3. The yttrium iron garnet ferrite material with high saturation magnetization as described in claim 1, characterized in that: The relative permittivity ε of the ferrite material r The ferromagnetic resonance linewidth ΔH is 90~105 Oe, and the saturation magnetization is 4π M. s It is 1800~1900Gs.
4. The method for preparing the high saturation magnetization yttrium iron garnet ferrite material according to any one of claims 1 to 3, characterized in that, Includes the following steps: Step 1: Using Y₂O₃, SrCO₃, ZrO₂, and Fe₂O₃ as raw materials, according to the molecular formula Y 3-x Sr x Fe 5-x Zr x O 12 Weigh the raw materials in a stoichiometric ratio of 0.1 ≤ x ≤ 0.4 to obtain a mixed raw material; Step 2: Wet ball milling is performed on the mixed raw materials from Step 1. The mixed raw materials, ball milling media and dispersant are placed in a ball mill and ball milled to obtain the first mixed slurry. Step 3: Dry the first mixed slurry obtained in Step 2, and then grind and sieve the dried mixed material to obtain the dried first mixed powder; Step 4: The first mixed powder obtained in step 3 is pre-sintered at 1100℃~1200℃ for 3~5 hours to obtain pre-sintered powder. Step 5: The pre-calcined powder obtained in Step 4 is subjected to wet ball milling again. The mixed raw materials, ball milling media and dispersant are placed in a ball mill and ball milled to obtain a second mixed slurry. Step 6: Dry the second mixed slurry obtained in step 5, and then grind and sieve the dried mixed material to obtain a dried second mixed powder; Step 7: Granulate and shape the second mixed powder obtained in step 6 to obtain a green body; Step 8: Place the green blank obtained in step 7 into a high-temperature furnace and sinter at 1350℃~1400℃ for 5~7 hours to prepare a yttrium iron garnet ferrite material with high saturation magnetization and low loss.
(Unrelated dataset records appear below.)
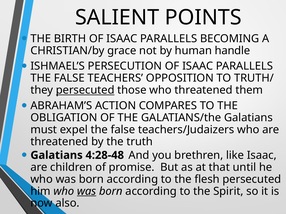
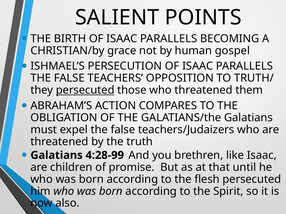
handle: handle -> gospel
4:28-48: 4:28-48 -> 4:28-99
was at (87, 192) underline: present -> none
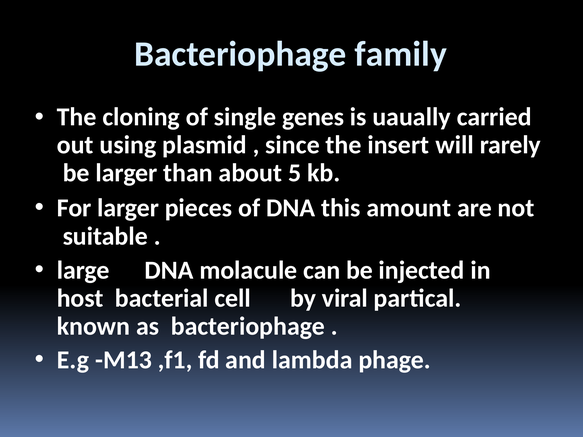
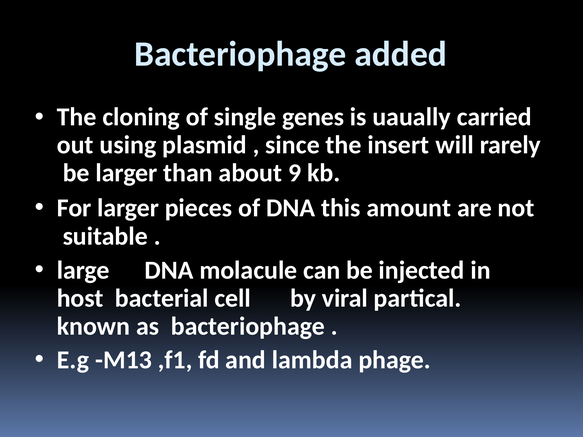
family: family -> added
5: 5 -> 9
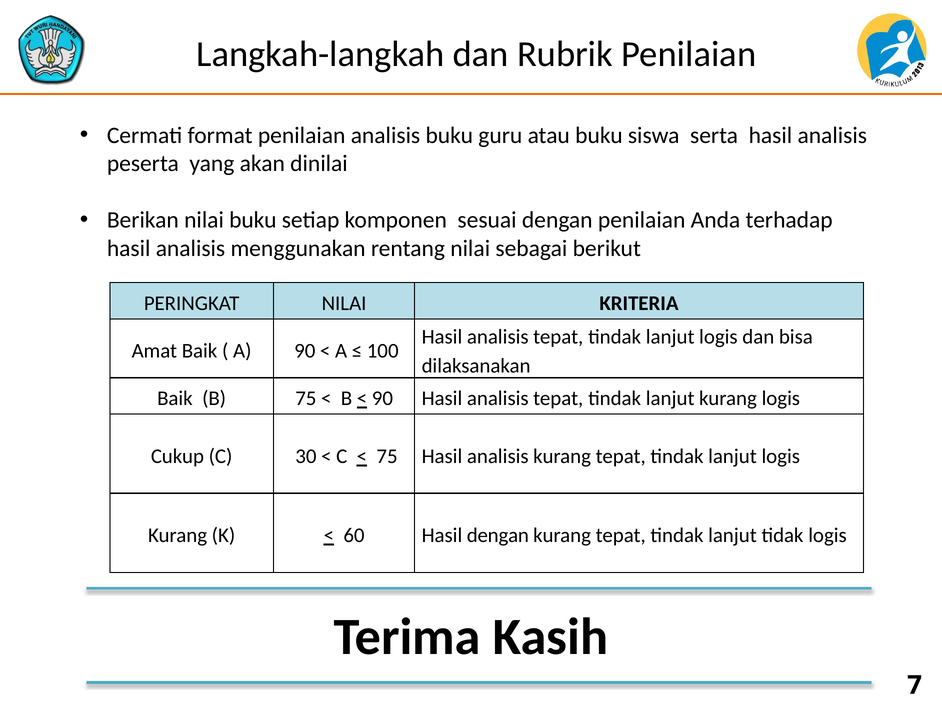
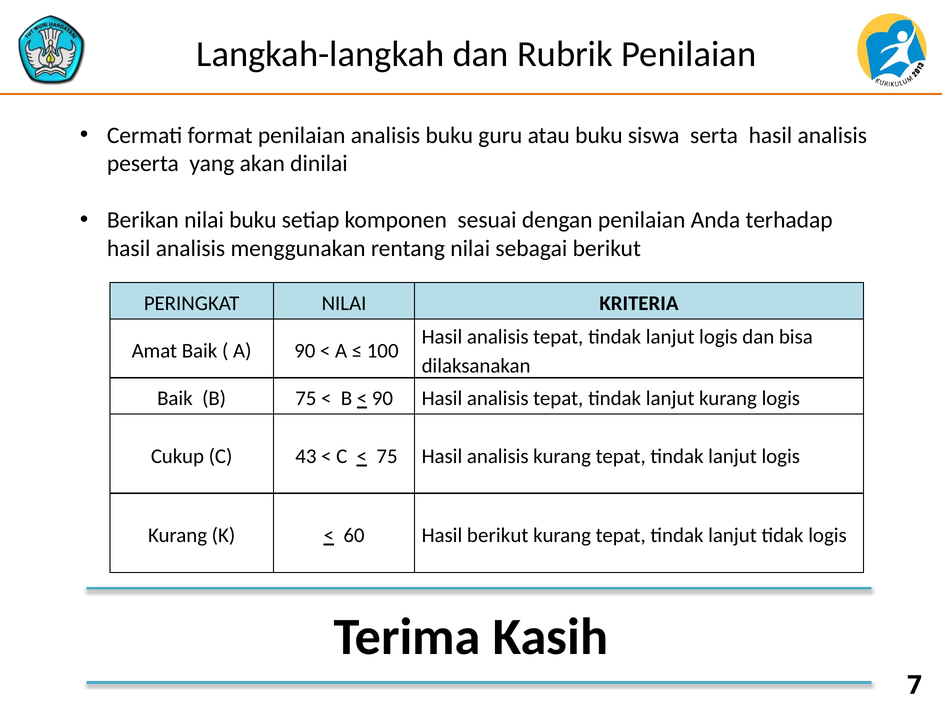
30: 30 -> 43
Hasil dengan: dengan -> berikut
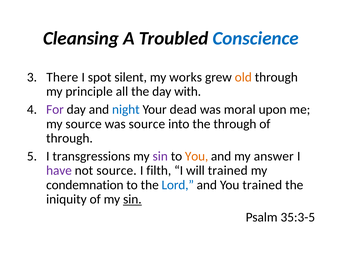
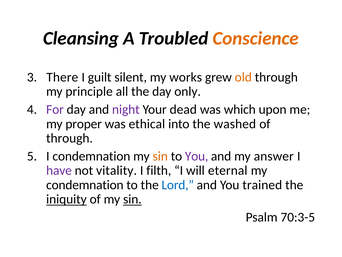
Conscience colour: blue -> orange
spot: spot -> guilt
with: with -> only
night colour: blue -> purple
moral: moral -> which
my source: source -> proper
was source: source -> ethical
the through: through -> washed
I transgressions: transgressions -> condemnation
sin at (160, 156) colour: purple -> orange
You at (197, 156) colour: orange -> purple
not source: source -> vitality
will trained: trained -> eternal
iniquity underline: none -> present
35:3-5: 35:3-5 -> 70:3-5
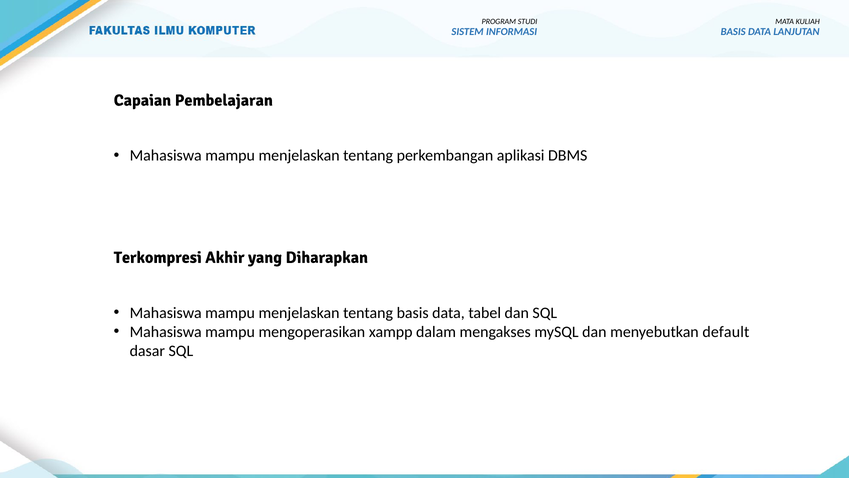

5. The preparation method according to claim 4, characterized in that: In steps 2 and 5, the wet ball milling uses deionized water as the dispersant and zirconium dioxide balls as the milling medium. The mass ratio of raw material: zirconium balls: pure water is 1:(4~5):(3~4). The ball mill speed is 200~280 rpm, and the milling time is 12~16 hours.
6. The preparation method according to claim 4, characterized in that: In steps 3 and 6, the slurry drying temperature is 80℃.
7. The preparation method according to claim 4, characterized in that: In step 4, the heating rate is 1~2℃ / min.
8. The preparation method according to claim 4, characterized in that: In step 6, the granulating agent is polyvinyl alcohol solution (PVA), with a mass fraction of 15%, to obtain powder particles with a particle size between 40 and 100 mesh.
9. The preparation method according to claim 4, characterized in that: In step 8, the sintering process is as follows: heat up to 400-450℃ at a rate of 1-2℃ / min, hold for 3 hours for debinding, then heat up to 1350-1400℃ at a rate of 1-2℃ / min and hold for 5-7 hours; cool down to 800℃ at a rate of 0-1℃ / min, and finally air cool to room temperature.